The request: Can you pick up the mailing-list reply below on querying SPARQL datasets with named and default graphs and continue it from its last sentence? The records after it are not part of that reply.

Selected text:

+-------+

Re: [TF-ENT] Querying datasets with default plus named graphs from Birte Glimm on 2009-10-12 (public-rdf-dawg@w3.org from October to December 2009)

From: Birte Glimm <birte.glimm@comlab.ox.ac.uk>
Date: Mon, 12 Oct 2009 11:41:12 +0100
To: Ivan Herman <ivan@w3.org>
Cc: SPARQL Working Group <public-rdf-dawg@w3.org>
Message-ID: <492f2b0b0910120341p3c483e42s2e0b619c84bd3ee1@mail.gmail.com>
[snip]
> Just for my understanding, based on your latest text (thanks for having
> added it, b.t.w.!)... if I have
>
> <A> standing for the graph
> :p rdfs:range :AA
>
> <B> standing for the graph
> :p rdfs:domain :BB
>
> <C> standing for the graph
> :x :p :y
>
> then the query:
>
> SELECT ?g
> FROM NAMED <A>
> FROM NAMED <B>
> FROM <C>
> WHERE {
>   GRAPH ?g { :y a ?type }
> }
>
> will return ?g-><A>, right?

I would not say so. In this query you have not merged that data from
the three graphs that you consider. Your query will go through all
three graphs (the 2 named and the default graph) and try to find a
binding for the variables in each graph without considering the data
from the other graphs. I.e., you can first try ?g-><A>, but <A> alone
does not provide a binding for ?type and entailment cannot do much if
you have only the triple :p rdfs:range :AA. Then you go on to ?g-><B>,
but again, the triples from <B> alone do not give a binding for ?type.
Now you try the default graph, but that alone does also not give any
type information and there is no answer for the query.

+-------+

Stored data:

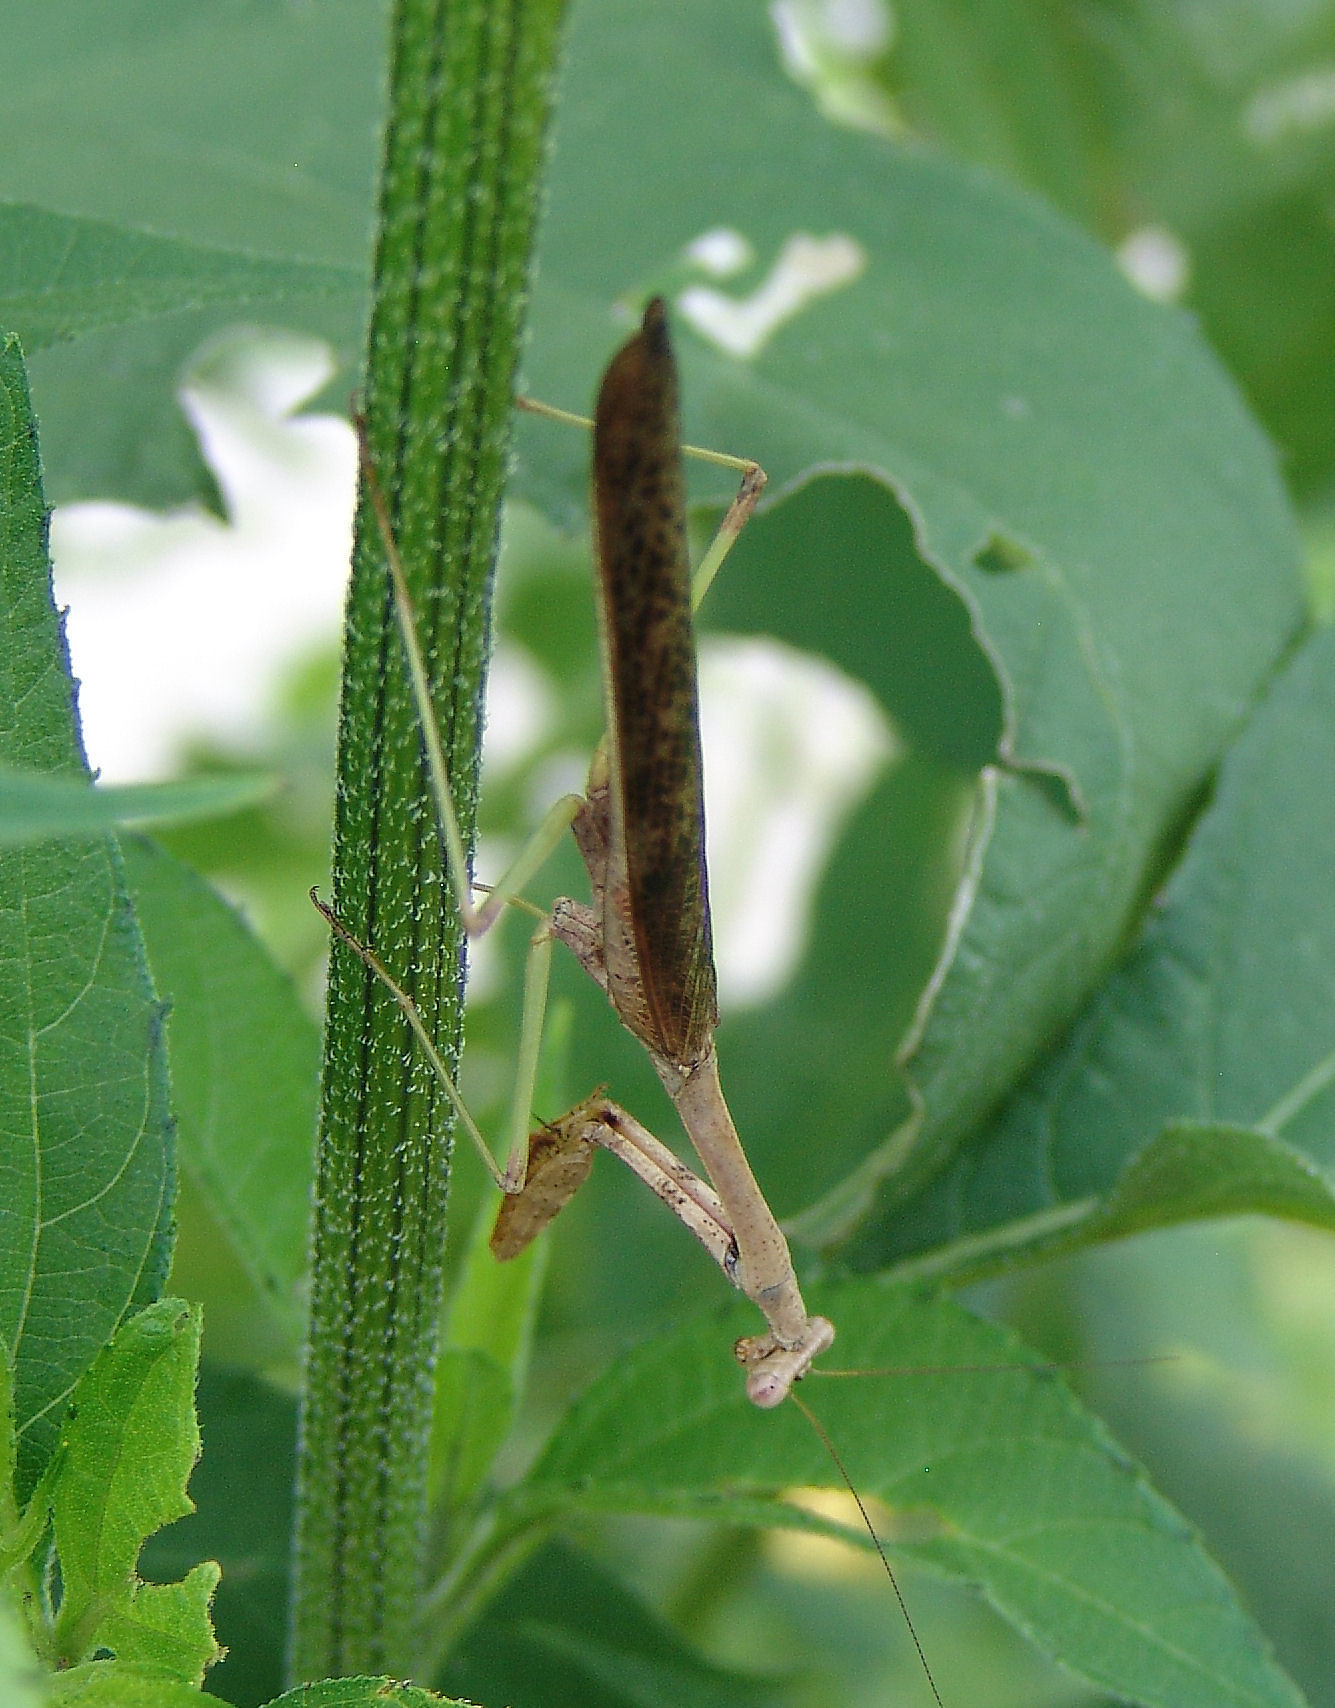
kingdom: Animalia
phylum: Arthropoda
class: Insecta
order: Mantodea
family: Mantidae
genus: Stagmomantis
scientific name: Stagmomantis carolina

+-------+

Response to this task:
> (b.t.w., I think the example on the wiki is
> wrong, the first (negative) example should say :y a ?type, shouldn't it?)

I wrongly swapped range and domain. Thanks for pointing that out.

> A practical example may then be another type of request which is
>
> SELECT ?type
> FROM NAMED <A>
> FROM NAMED <B>
> FROM <C>
> WHERE {
>   GRAPH <A> { :y a ?type }
> }
>
> which, essentially, specifies a specific vocabulary for a portion of the
> query, right? (It may be worth adding this example to the text, too, to
> make the situation clearer.)

Again no answer I would say because FROM NAMED <B> and FROM have not
really an effect now (but they would not give an answer anyway as
argued above). The only way you can get your entailment would be

SELECT ?g
 FROM <A>
 FROM <B>
 FROM <C>
 WHERE {
    :y a ?type .
 }
Here you merge all data from A, B, and C into a new default graph and
that gives the answer (y->:AA).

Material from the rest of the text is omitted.